En fait, j’ai vraiment passé un sale après-midi : en sortant de chez le dentiste, je suis allée m’acheter une sucette chez « La Carmela », tu te souviens, là où on en a acheté la dernière fois, et au moment où j’étais en train de payer, Rouaix est entré, il m’a poussée et j’ai cassé une vitre du comptoir. Du coup, on est tous les deux embarqués dans cette histoire et on doit payer 2,50 chacun. Sauf qu’il part le 1 er du mois aux USA. Alors il m’a dit que j’avais qu’à me débrouiller toute seule, que l’addition était pour moi.
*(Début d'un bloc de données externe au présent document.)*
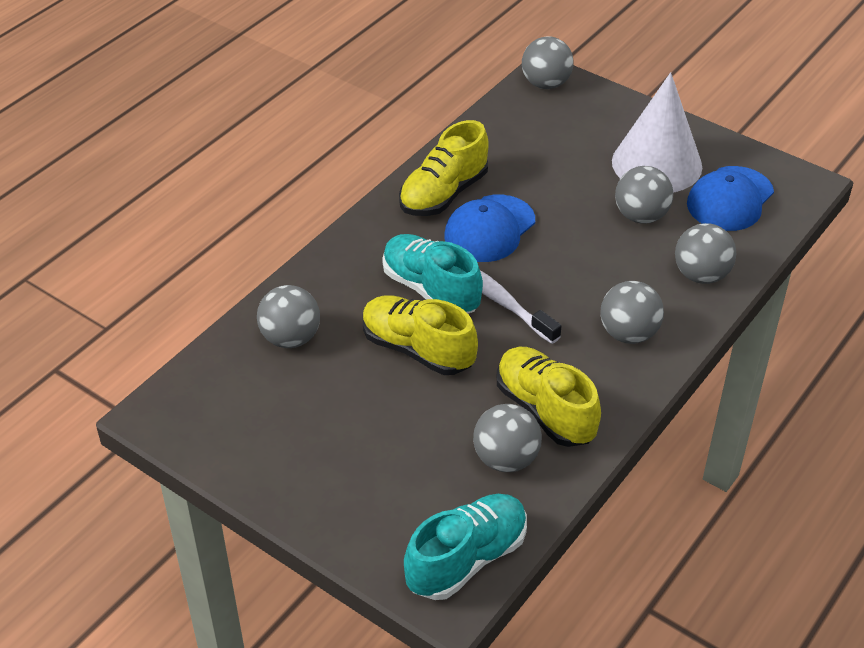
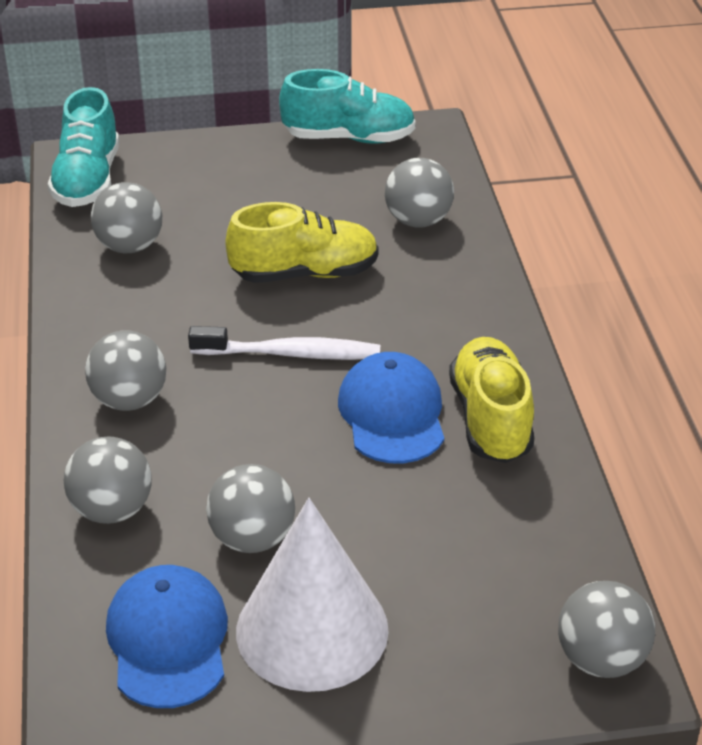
camera: 135 degrees right, 5 degrees down
(431, 289) = (364, 324): turquoise shoe -> turquoise shoe (349, 138)
(545, 410) = (137, 295): yellow shoe -> none

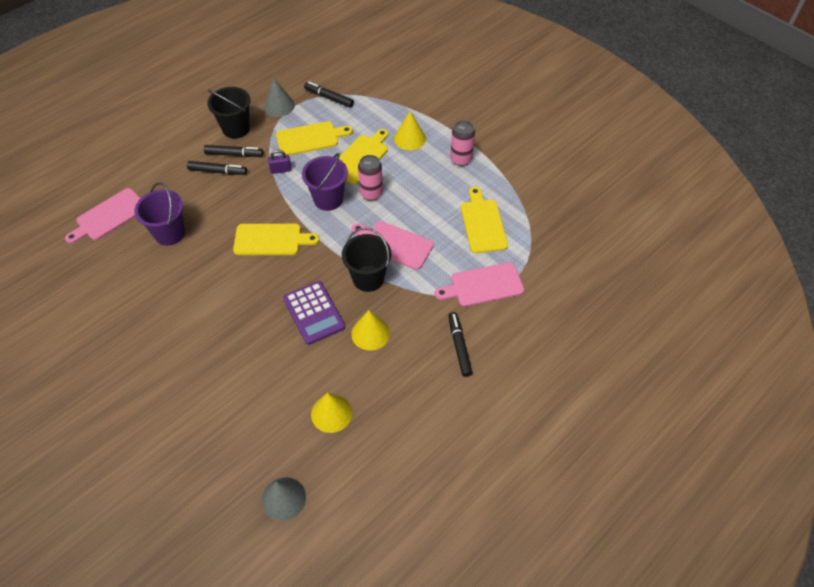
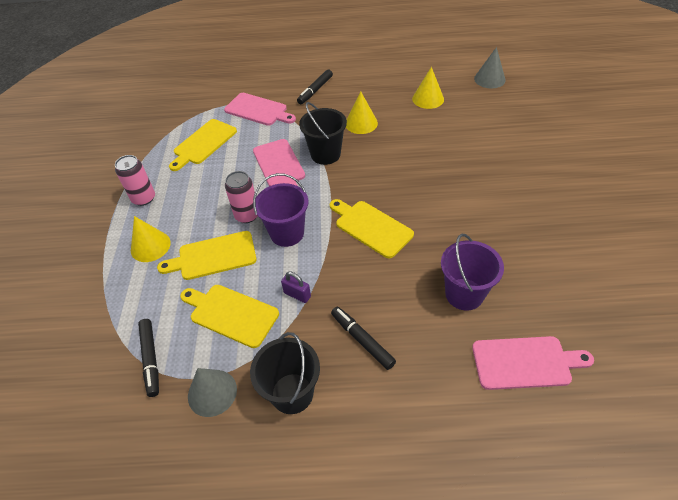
camera: 135 degrees left, 5 degrees down
(234, 154) = (326, 352): black marker -> none
(314, 313) = (387, 154): purple calculator -> none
Lui, il va se la couler douce et moi, je vais crouler sous les dettes, qu’est-ce que tu dis de ça ? Dis donc, dans dix jours il va y avoir un bal chez ta copine Chelo, un bal masqué, donc il va falloir que je me trouve un costume et ce sera le prétexte rêvé pour aller faire un tour avec le propriétaire de Panchito Pimentel (17) , n’est-ce pas ?
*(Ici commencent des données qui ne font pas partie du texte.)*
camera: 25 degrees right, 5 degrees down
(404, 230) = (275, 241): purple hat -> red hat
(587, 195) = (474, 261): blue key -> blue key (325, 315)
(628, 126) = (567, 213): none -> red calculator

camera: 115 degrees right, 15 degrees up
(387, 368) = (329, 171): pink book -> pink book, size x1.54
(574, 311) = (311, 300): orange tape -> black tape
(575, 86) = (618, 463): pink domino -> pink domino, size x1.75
Si je ne peux pas te voir ces jours-ci, viens faire un tour dans le coin ; mercredi, téléphone-moi dans l’après-midi, à trois heures et demie, je serai là sans faute, d’accord ? Mais d’abord, réponds à ma lettre le plus vite possible, frangin, sinon je vais finir par croire que tu t’es fait avoir par la jeune femme qui t’a demandé si la demoiselle du train s’était fait zigouiller. Quelle horreur. Tout ce temps sans se parler et ô surprise !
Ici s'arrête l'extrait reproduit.